Pageview type
A pageview is a request for a specific website page. Important to know is that the type of pageview will usually dictate the user experience. When filtering and analyzing your RUM data, we have the following pageview types:
- unique
- successive
- returning
RUMvision pageview types
Unique pageview
A unique pageview is the first pagehit in a new session within the tracked domain. In other words, a unique pageview indicated when (and where when you combine this bucket with the page URL filter) users started their journey. This could be the result of navigating to a page directly, from their bookmarks or clicking on a link from a different site (which includes Google's search engine results pages).

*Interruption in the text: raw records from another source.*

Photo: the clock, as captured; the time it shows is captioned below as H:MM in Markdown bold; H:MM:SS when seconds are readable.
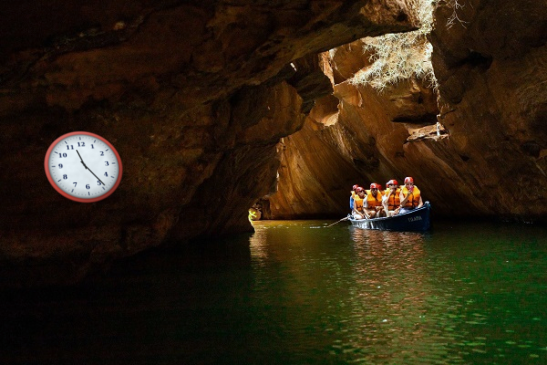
**11:24**
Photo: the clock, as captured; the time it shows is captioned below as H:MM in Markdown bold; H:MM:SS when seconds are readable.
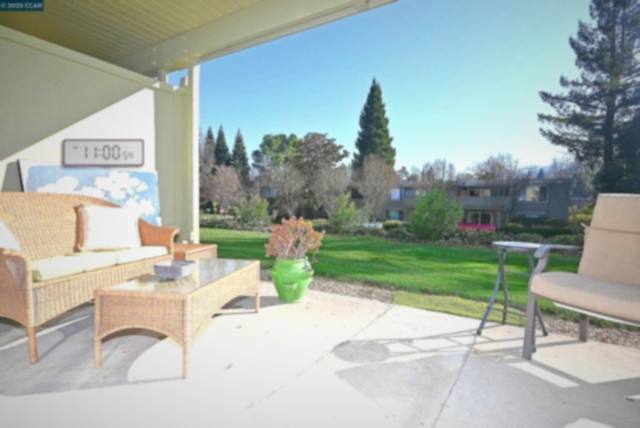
**11:00**
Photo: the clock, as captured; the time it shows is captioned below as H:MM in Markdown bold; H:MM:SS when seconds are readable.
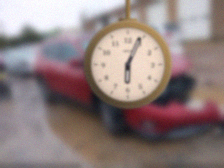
**6:04**
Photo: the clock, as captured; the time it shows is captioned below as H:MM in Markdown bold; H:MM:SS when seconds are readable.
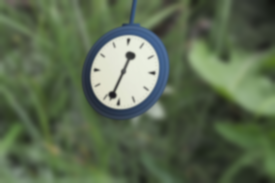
**12:33**
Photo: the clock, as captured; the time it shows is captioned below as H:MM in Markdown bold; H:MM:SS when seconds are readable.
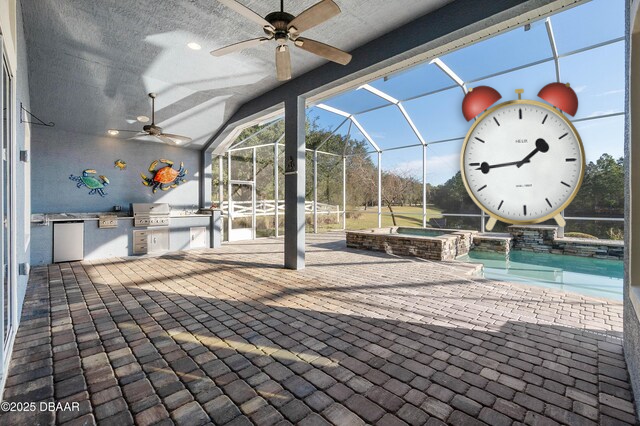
**1:44**
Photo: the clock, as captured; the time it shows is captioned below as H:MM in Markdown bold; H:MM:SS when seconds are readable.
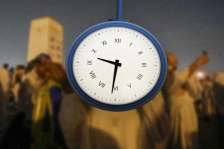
**9:31**
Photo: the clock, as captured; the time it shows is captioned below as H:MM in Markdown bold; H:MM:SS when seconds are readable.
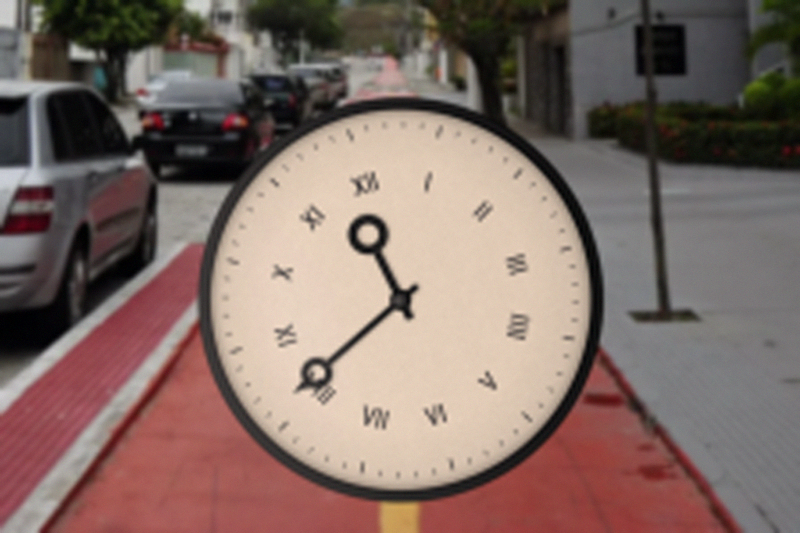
**11:41**
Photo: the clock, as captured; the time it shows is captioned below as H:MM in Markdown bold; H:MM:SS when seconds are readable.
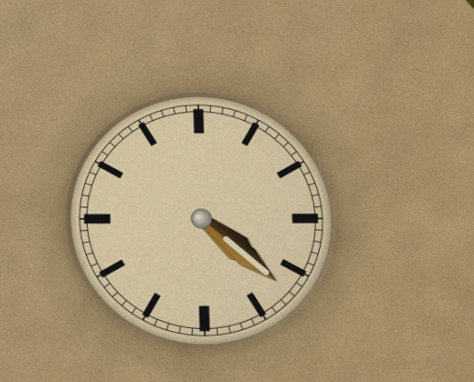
**4:22**
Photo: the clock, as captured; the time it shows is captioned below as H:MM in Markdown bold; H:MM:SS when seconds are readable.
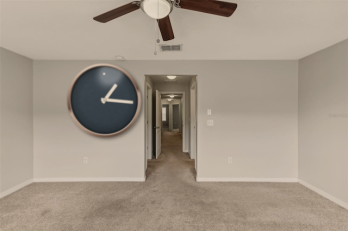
**1:16**
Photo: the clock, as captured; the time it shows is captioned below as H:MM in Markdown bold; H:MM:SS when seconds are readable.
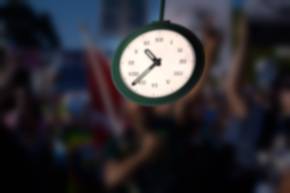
**10:37**
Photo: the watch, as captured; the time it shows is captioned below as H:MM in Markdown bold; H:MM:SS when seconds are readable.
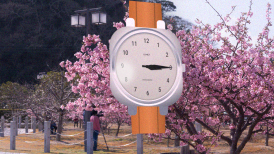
**3:15**
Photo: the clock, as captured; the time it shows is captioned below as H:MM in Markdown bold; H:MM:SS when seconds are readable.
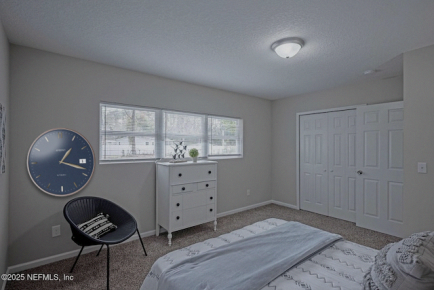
**1:18**
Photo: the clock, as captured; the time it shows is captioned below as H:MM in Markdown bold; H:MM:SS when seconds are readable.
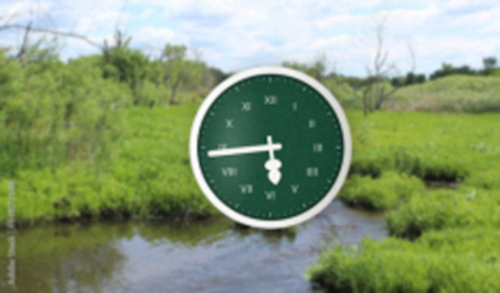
**5:44**
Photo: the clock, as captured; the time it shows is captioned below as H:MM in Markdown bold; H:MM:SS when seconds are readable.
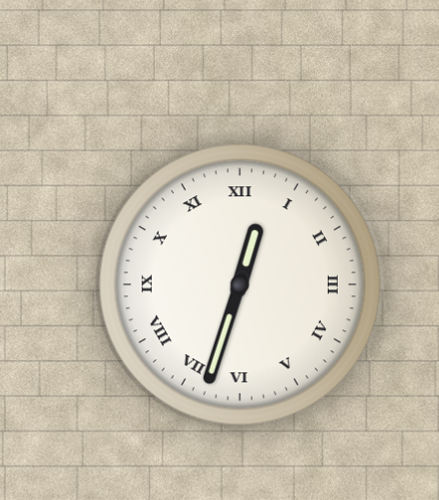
**12:33**
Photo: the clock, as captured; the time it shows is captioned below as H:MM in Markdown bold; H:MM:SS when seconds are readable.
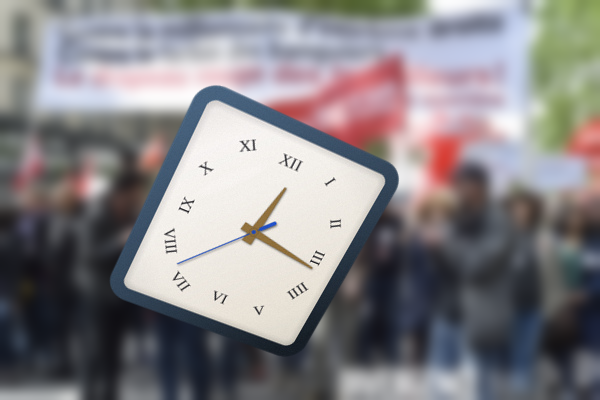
**12:16:37**
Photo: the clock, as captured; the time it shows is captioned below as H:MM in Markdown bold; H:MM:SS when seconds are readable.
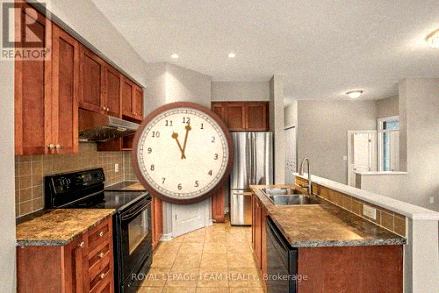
**11:01**
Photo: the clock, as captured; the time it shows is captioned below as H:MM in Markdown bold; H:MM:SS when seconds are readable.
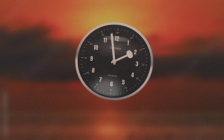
**1:58**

The first request to your domain often involves more tasks, as domain lookup has to happen and (render blocking) resources will not have been cached yet. We differentiate unique pageview types from the rest to prevent you from drawing incorrect conclusions.
Successive pageview
Any follow-up request since the first unique request are considered successive pageview types. So, when clicking from the destination page (where users started their journey) to any other page within the same origin is considered a successive pageview. Especially when looking at the First Contentful Paint metric, the experience during a successive pageview is expected to be way better than unique pagehits. Simply because most (domain lookup) work and (render blocking) resources will be cached already by the browser.
Returning pageview
There is one other pageview type group, and that's returning visitors. When users did visit your domain before, but are starting a new session later on, then their first pagehit within that new session is considered a returning pageview. This even applies when a user is visiting a page that they visited in a previous session.
Technical nuances
To differentiate the type of pageview, RUMvision primarily uses the following techniques:
- localStorage
When there is a localStorage, we assume the user visited the site before. We do this as localStorage persists through browser sessions. We do this to differentiate returning from unique visitors. - sessionStorage
When there is a sessionStorage, we assume it's a pageview within the same session. We do this to differentiate a successive from non-successive page navigation.
This technique will break when users are opening pages in new tabs or windows (as the above applies per tab), when explicitly deleted by the user. Some browsers -like Safari- will automatically erase localStorage frequently when not used during a certain time (7 days at time of writing).
You can configure our snippet to not use localStorage & sessionStorage. In that case, we use non-storage related methods to differentiate these three pageview types, which does come with less waterproof outcomes.
Use the navigation type filter to differentiate reloads from non-reloads, bfcache, prefetched pages and normal navigations.
Use-case
A successive pageview will always give a better experience than a unique pageview. When these are too close together, several things may be going on.
- A/B testing that causes the successive to be relatively not much better.
- Lots of async third parties which, in the case of a successive pageview, usually leads to relatively higher FCP than hoped for.
- All CSS inlined (critical), but still forgetting a render-blocking file in this process.
Difference with Core Web Vitals
Do note that public Core Web Vitals data will not differentiate the different pageview types when showing you FCP or LCP data. This will introduce blindspots and prevents you from doing proper debugging as Core Web Vitals will just show an overall number. In the case of the screenshot below, it would be 1.1 seconds. Which is very healthy. But looking at individual buckets, we can clearly see that in reality, there are huge gaps per pageview type.
The ability to segment and filter on pageview type level will give your guidance when analyzing data and directly see during which conditions either FCP or LCP challenges are happening.
Example
The screenshot demonstrates what happens 9 times out of 10 times. The unique value is much higher than the successive and returning values. During a returning pageview, a new DNS lookup will typically happen again. As a result, a returning pageview will yield a worse experience than succesive pageviews, but due to resources being cached already, it is expected to perform better than a fully unique pageview.
To get a green score for this, the First Contentful Paint (FCP) must be under 1.8 seconds according to Google. In the screenshot below, a site owner uses 1.5 seconds as the next threshold from a good to moderate FCP. When looking at the FCP of unique pageviews, you might be able to draw the conclusion that you should want to optimize that as well.